NYPD officers pay for food for woman accused of shoplifting
Three New York police officers are being praised for their compassion after purchasing food for a woman who was accused of shoplifting from a grocery store.
Officer Esanidy Cuevas, Lt. Louis Sojo and Officer Michael Rivera were called to a Whole Foods grocery store on July 4 after a woman was accused of shoplifting some food items in her bag. Rather than charge her for the alleged offense, bystanders said the officers purchased her groceries instead.
This woman was being held by security.
She had food in her bag she didn’t pay for.
When the NYPD showed up, they paid for her food.Happy 4th…! #July4th #FourthOfJuly #NYPD pic.twitter.com/zWHV1Fn1Wg
— paul bozymowski (@pboz) July 4, 2019
The woman reportedly admitted to taking food from the store’s hot bar because she was hungry, CBS New York reported. The officers then took her to the cash register where all three of them paid $10 apiece for her meal.
“When you look at someone’s face and you noticed that they need you and they’re actually hungry, you know, it’s pretty difficult as a human being to walk away from something like that,” Sojo told CBS.{mosads}
“We looked in her bag, and we didn’t see… All we saw was containers of food. We didn’t see anything, anything else,” Cuevas added. “It was just a necessity — food. And I was like, you know… We didn’t even speak about it. Oh, are we gonna pay for it? No, it was just like, alright, let’s go.”

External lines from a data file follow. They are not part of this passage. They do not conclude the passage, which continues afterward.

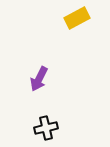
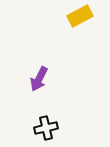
yellow rectangle: moved 3 px right, 2 px up
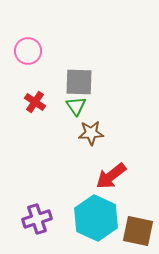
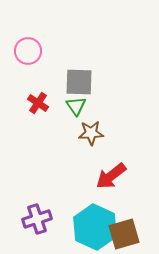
red cross: moved 3 px right, 1 px down
cyan hexagon: moved 1 px left, 9 px down
brown square: moved 14 px left, 3 px down; rotated 28 degrees counterclockwise
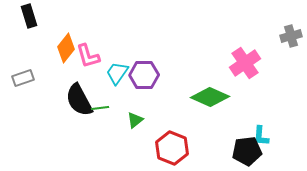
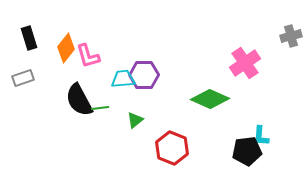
black rectangle: moved 22 px down
cyan trapezoid: moved 6 px right, 6 px down; rotated 50 degrees clockwise
green diamond: moved 2 px down
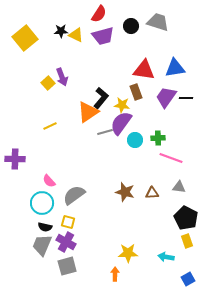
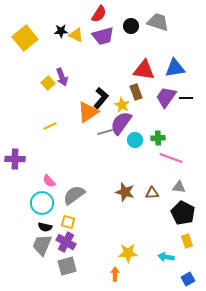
yellow star at (122, 105): rotated 21 degrees clockwise
black pentagon at (186, 218): moved 3 px left, 5 px up
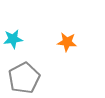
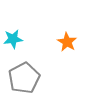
orange star: rotated 24 degrees clockwise
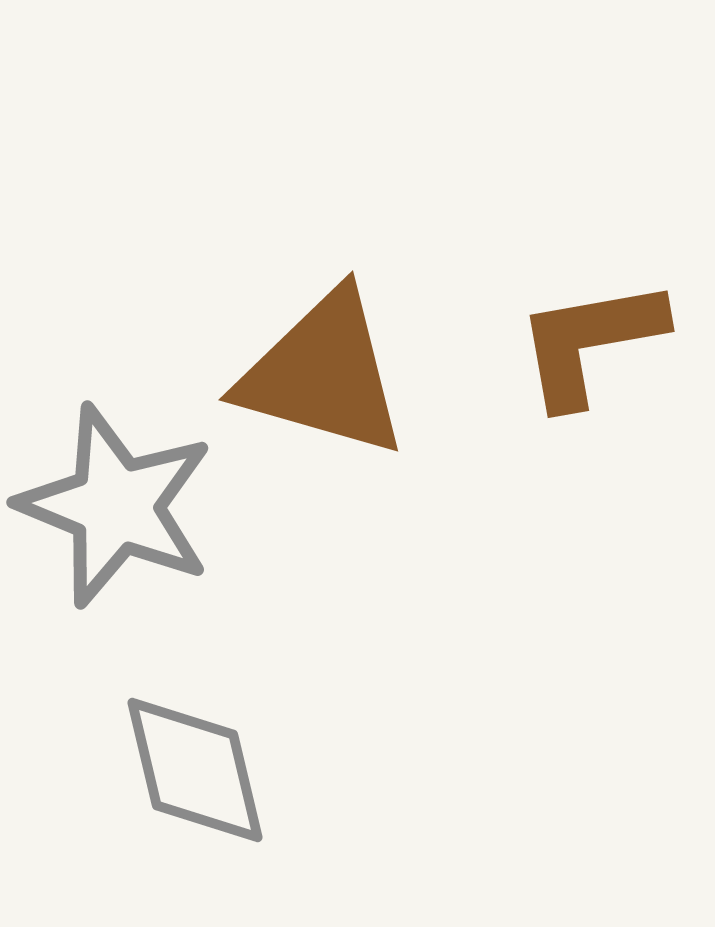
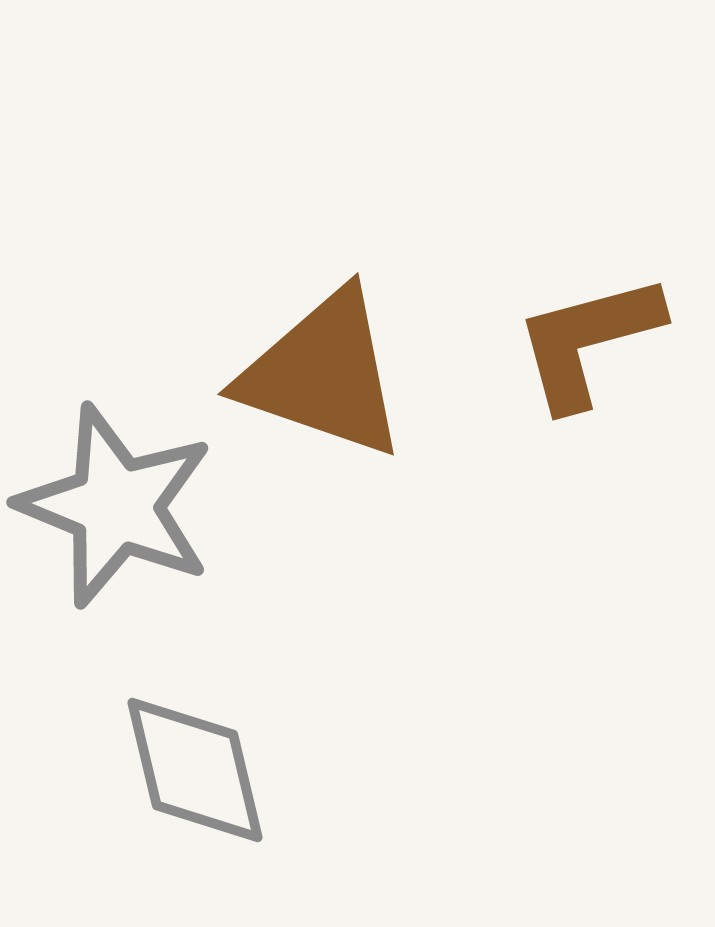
brown L-shape: moved 2 px left, 1 px up; rotated 5 degrees counterclockwise
brown triangle: rotated 3 degrees clockwise
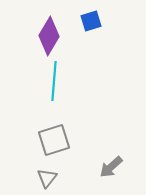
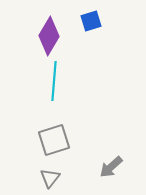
gray triangle: moved 3 px right
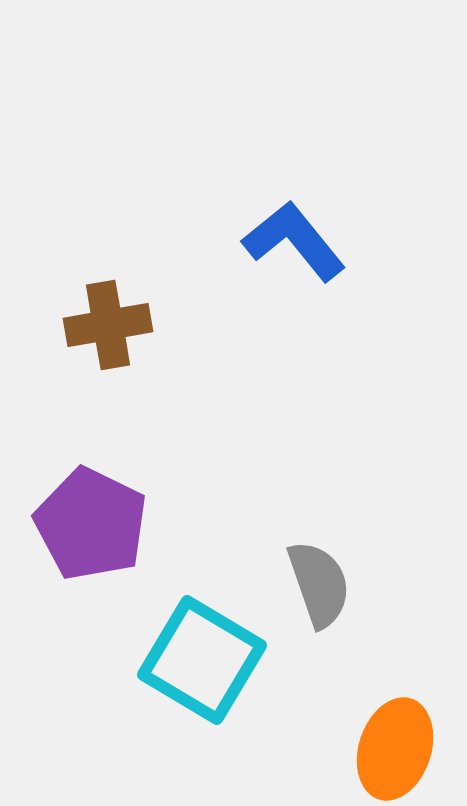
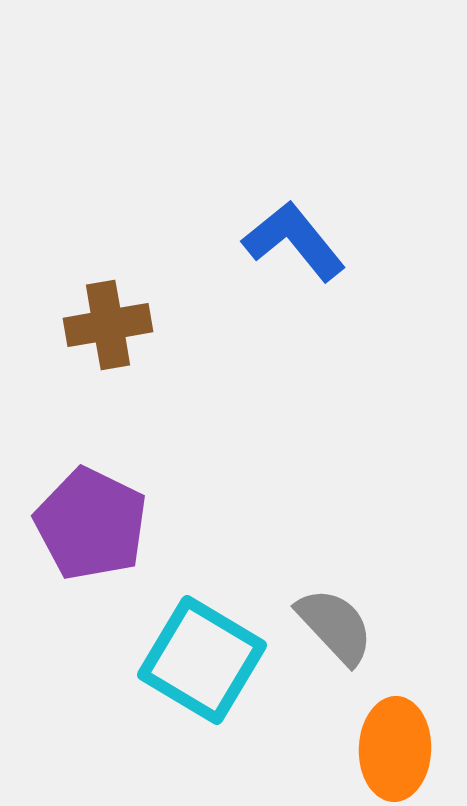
gray semicircle: moved 16 px right, 42 px down; rotated 24 degrees counterclockwise
orange ellipse: rotated 16 degrees counterclockwise
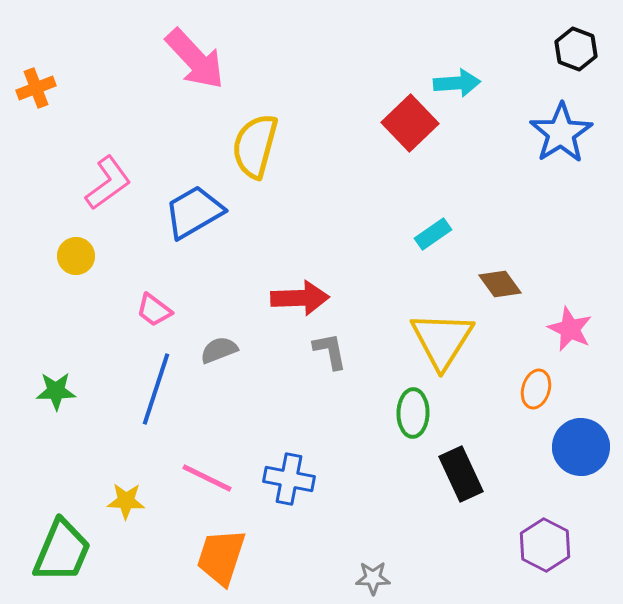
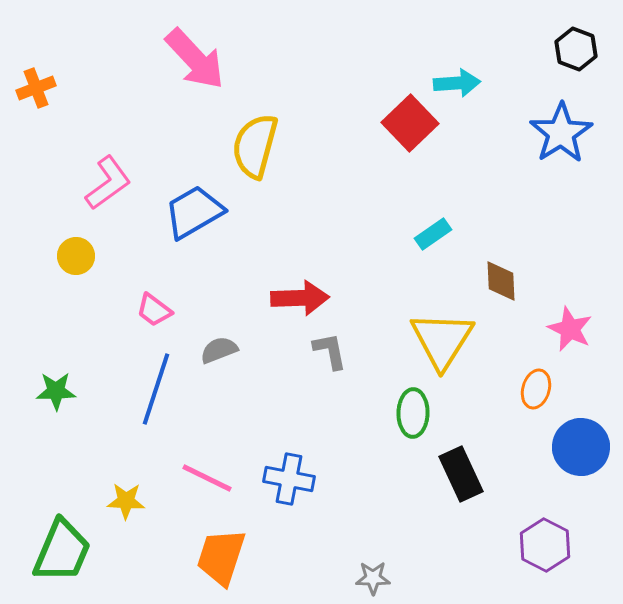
brown diamond: moved 1 px right, 3 px up; rotated 33 degrees clockwise
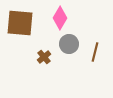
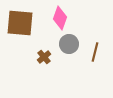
pink diamond: rotated 10 degrees counterclockwise
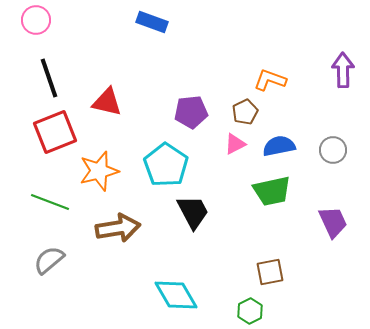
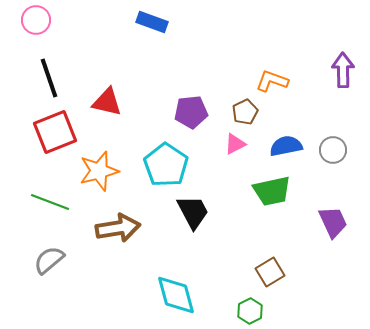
orange L-shape: moved 2 px right, 1 px down
blue semicircle: moved 7 px right
brown square: rotated 20 degrees counterclockwise
cyan diamond: rotated 15 degrees clockwise
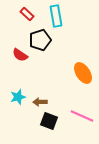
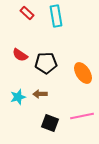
red rectangle: moved 1 px up
black pentagon: moved 6 px right, 23 px down; rotated 15 degrees clockwise
brown arrow: moved 8 px up
pink line: rotated 35 degrees counterclockwise
black square: moved 1 px right, 2 px down
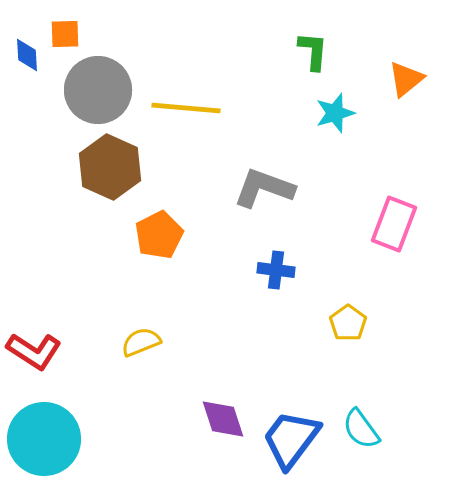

NYPD’s Chief of Department, Terence Monahan praised the “kind-hearted” response from the officers, and thanked a man who photographed the incident and shared it on social media.
“Cops like Lt. Sojo and Officers Cuevas and Rivera of the Strategic Response Group are the kind-hearted cops who quietly do good deeds for New Yorkers in need. My thanks to @pboz for highlighting the often unnoticed,” Monahan tweeted.
Cops like Lt. Sojo and Officers Cuevas and Rivera of the Strategic Response Group are the kind-hearted cops who quietly do good deeds for New Yorkers in need. My thanks to @pboz for highlighting the often unnoticed. https://t.co/gbsjkx3iVE
— Chief Terence Monahan (@NYPDChiefofDept) July 4, 2019
“It was a very beautiful, genuine moment,” Paul Bozymowski, who posted the picture on Twitter, told CBS.
Bozymowski said store security had detained the woman for shoplifting before the NYPD officers stepped in.